Another preference was to improve the scheme of aerial suicide bombers, al-Qaeda style, by establishing an “air wing” which could “sneak in without the warning sign emitted by a hijacked plane.” Already in 2004 Iran equipped the Hezbollah with UAVs of the type Mirsad-1 and the Ababil outfitted with cameras and GPS systems as part of an overall guidance structure monitored by wireless radio and telephone systems all the way from Tehran, just like the U.S. Air Force and the CIA handle UAVs armed with Hellfire missiles from a base in Colorado.
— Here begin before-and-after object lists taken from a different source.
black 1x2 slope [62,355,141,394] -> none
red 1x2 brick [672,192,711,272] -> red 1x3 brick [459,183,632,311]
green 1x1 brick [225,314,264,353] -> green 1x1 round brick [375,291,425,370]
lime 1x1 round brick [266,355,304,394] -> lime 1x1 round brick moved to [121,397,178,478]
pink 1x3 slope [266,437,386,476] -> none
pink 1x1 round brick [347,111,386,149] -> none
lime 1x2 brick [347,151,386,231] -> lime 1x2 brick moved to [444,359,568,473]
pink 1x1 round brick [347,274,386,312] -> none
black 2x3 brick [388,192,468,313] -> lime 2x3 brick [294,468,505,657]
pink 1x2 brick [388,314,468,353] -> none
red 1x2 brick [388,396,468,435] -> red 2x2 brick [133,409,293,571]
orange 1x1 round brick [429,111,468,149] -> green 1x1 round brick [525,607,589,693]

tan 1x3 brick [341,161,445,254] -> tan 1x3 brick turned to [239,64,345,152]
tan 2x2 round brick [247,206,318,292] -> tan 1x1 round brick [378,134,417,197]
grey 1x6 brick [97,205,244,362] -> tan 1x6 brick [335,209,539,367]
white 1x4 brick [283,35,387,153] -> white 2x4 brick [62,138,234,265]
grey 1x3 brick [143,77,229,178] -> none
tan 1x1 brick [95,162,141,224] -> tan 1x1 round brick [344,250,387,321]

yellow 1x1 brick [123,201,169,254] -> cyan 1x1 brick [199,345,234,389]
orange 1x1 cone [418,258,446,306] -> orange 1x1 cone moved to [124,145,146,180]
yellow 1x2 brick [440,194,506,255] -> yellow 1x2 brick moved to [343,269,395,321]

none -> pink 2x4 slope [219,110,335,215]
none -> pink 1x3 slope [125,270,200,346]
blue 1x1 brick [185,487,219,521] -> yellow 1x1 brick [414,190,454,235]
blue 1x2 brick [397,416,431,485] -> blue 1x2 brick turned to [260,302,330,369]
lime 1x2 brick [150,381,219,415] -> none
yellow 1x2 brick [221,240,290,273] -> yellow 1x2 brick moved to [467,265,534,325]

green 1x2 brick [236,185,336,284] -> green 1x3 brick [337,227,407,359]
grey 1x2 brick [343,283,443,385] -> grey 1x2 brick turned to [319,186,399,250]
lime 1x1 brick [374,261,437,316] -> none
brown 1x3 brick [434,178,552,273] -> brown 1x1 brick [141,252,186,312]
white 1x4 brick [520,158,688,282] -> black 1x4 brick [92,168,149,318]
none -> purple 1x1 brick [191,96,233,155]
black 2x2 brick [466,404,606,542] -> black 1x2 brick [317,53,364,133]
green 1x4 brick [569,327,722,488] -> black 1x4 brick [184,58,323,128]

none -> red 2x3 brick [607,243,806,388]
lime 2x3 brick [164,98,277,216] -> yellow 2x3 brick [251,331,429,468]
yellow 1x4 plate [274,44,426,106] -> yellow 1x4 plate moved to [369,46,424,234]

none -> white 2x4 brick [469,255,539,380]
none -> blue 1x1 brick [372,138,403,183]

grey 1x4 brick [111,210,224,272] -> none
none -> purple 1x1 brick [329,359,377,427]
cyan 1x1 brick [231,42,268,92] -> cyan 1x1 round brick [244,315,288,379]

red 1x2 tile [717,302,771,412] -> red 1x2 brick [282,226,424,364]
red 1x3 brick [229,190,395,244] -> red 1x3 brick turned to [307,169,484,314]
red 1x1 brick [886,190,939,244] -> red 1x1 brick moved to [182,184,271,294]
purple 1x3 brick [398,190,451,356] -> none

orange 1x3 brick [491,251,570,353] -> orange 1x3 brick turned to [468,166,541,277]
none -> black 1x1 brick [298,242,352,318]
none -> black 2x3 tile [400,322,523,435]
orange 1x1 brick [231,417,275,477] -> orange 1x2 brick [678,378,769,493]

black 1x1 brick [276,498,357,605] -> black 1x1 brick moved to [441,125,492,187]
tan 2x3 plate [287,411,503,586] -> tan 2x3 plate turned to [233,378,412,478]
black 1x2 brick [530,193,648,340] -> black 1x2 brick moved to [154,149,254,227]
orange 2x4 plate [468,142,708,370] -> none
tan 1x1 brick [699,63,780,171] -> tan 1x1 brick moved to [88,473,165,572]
The IDF shared its findings with the U.S. which regards this information as vital for U.S. national security, and because of the importance to show jihadists that their systems, even when highly sophisticated, can and will be destroyed with or without heavy collateral damage. When Sheikh Nasarallah boasted towards the end of the campaign that within hours he would destroy Haifa, and when realizing the Hezbollah and their handlers were ready to take their campaign all the way, Israel had no choice but to react aggressively with an all out assault up and down and across the width of Lebanon to safeguard the lives of hundreds of thousands. Thus Nasarallah’s Zalzal depots, his planning offices, communication systems and even vital land routes, had to be totally destroyed by the Israeli air force, navy and commandos.

Yoram East is a retired Israeli colonel born in Jerusalem, who writes about foreign policy and goings-on in the Middle East. Sadly, Yoram passed away in October 2010.